(Première partie)
Faute d'une intégration pleine et entière à l'Occident, l'Ukraine reste tributaire de la politique russe. La Russie est le premier partenaire économique du pays, de nombreux Ukrainiens (dont le Président) ont le russe pour première langue, et le chef de l'État souhaite conserver d'étroites relations avec Moscou. Mais les objectifs de la Russie vis-à-vis de l'Ukraine posent problème. Le gouvernement russe souhaite intégrer l’Ukraine dans une Union douanière dont font déjà partie la Biélorussie et le Kazakhstan: un projet qui fermerait toute perspective d'intégration européenne. Et la menace d’un nouveau conflit énergétique reste plus que jamais d'actualité. Ici, le motif spontané du conflit (la querelle sur le prix, qui ne peut qu’opposer le fournisseur russe à son client ukrainien) se trouve exacerbé par plusieurs facteurs: la personnalisation des intérêts en jeu (certains oligarques ainsi que les électeurs de Viktor Ianoukovitch étant les plus intéressés à obtenir un rabais gazier, indispensable à la viabilité de l’industrie ukrainienne) ; la détermination du président ukrainien à renégocier l’accord de fourniture conclu en 2009 par son adversaire Yulia Timochenko (incarcérée aujourd'hui, à la suite d’un procès que beaucoup, en Ukraine et en Europe, considèrent comme politique), demande catégoriquement rejetée par les dirigeants russes; et l’enjeu capital du transit vers l’Europe. Héritage là encore de l’Union soviétique, 80% des importations européennes de gaz russe transitent par l’Ukraine. Ce fait constitue tout à la fois une garantie de survie pour les Ukrainiens et une hypothèque permanente pour les Européens et les Russes. Depuis plusieurs années, et plus encore depuis la crise gazière de janvier 2009, ces derniers sont décidés à lever cette hypothèque. D’où les projets de gazoducs Nordstream et South Stream, destinés à alimenter directement les grands marchés européens en contournant les pays de transit. À défaut, la Russie est déterminée à prendre le contrôle des gazoducs ukrainiens, via une joint venture entre Gazprom et l'entreprise ukrainienne Naftogaz – un projet catégoriquement rejeté par Kiev.
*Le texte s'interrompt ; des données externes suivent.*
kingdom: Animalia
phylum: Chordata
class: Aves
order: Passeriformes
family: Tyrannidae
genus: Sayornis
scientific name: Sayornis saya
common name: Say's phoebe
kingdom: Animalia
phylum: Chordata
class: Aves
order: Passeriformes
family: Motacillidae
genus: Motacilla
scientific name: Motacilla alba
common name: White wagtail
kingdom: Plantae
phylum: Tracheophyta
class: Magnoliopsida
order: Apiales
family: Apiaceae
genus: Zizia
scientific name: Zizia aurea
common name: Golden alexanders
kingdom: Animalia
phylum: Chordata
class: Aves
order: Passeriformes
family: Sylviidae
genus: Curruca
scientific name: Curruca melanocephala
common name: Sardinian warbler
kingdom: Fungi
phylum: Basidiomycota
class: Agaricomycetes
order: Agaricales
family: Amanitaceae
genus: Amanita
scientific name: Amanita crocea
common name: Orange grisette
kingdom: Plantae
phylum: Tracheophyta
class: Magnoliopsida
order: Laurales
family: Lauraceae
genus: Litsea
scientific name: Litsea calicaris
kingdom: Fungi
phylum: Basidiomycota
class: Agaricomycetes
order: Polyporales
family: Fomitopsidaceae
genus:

À défaut, Viktor Ianoukovitch se trouverait confronté à un choix radical. Soit passer sous les fourches caudines de Vladimir Poutine et de Gazprom et concéder, pour prix d’une renégociation à la baisse des contrats gaziers, l’entrée dans l’union douanière voulue par le Kremlin et/ou la cession de facto de la propriété des gazoducs ukrainiens – dans les deux cas une hypothèque décisive pour l’indépendance ukrainienne. Soit faire le choix délibéré du modèle européen, au prix d’une rupture avec ses soutiens oligarchiques – dont les privilèges sont incompatibles avec la transparence juridique et l’état de droit - et d’une exposition de ses électeurs aux affres de la transition économique – le tout sans assurance d’être effectivement soutenu par une Union européenne divisée et affaiblie. Nul ne peut aujourd'hui prévoir ce que serait la conséquence de l'un ou l'autre de ces deux scénarios pour la sécurité interne et externe du pays. Une réintégration de l'Ukraine dans le giron russe serait-elle acceptée passivement par l'opinion nationaliste, en particulier dans l'ouest du pays? Et quelle devrait être alors la réponse des Occidentaux? Inversement, une réelle perspective d'intégration de l'Ukraine aux institutions occidentales ne provoquerait-elle pas à coup sûr une réponse brutale et potentiellement décisive – à Moscou, mais également dans certaines régions ukrainiennes (comme la Crimée) à la loyauté divisée? À moins que, de manière moins spectaculaire, l'Ukraine ne connaisse plus simplement un destin à la biélorusse: celui d'un isolement et d'un déclin apparemment inéluctables. Ce sera l'enjeu des prochaines années.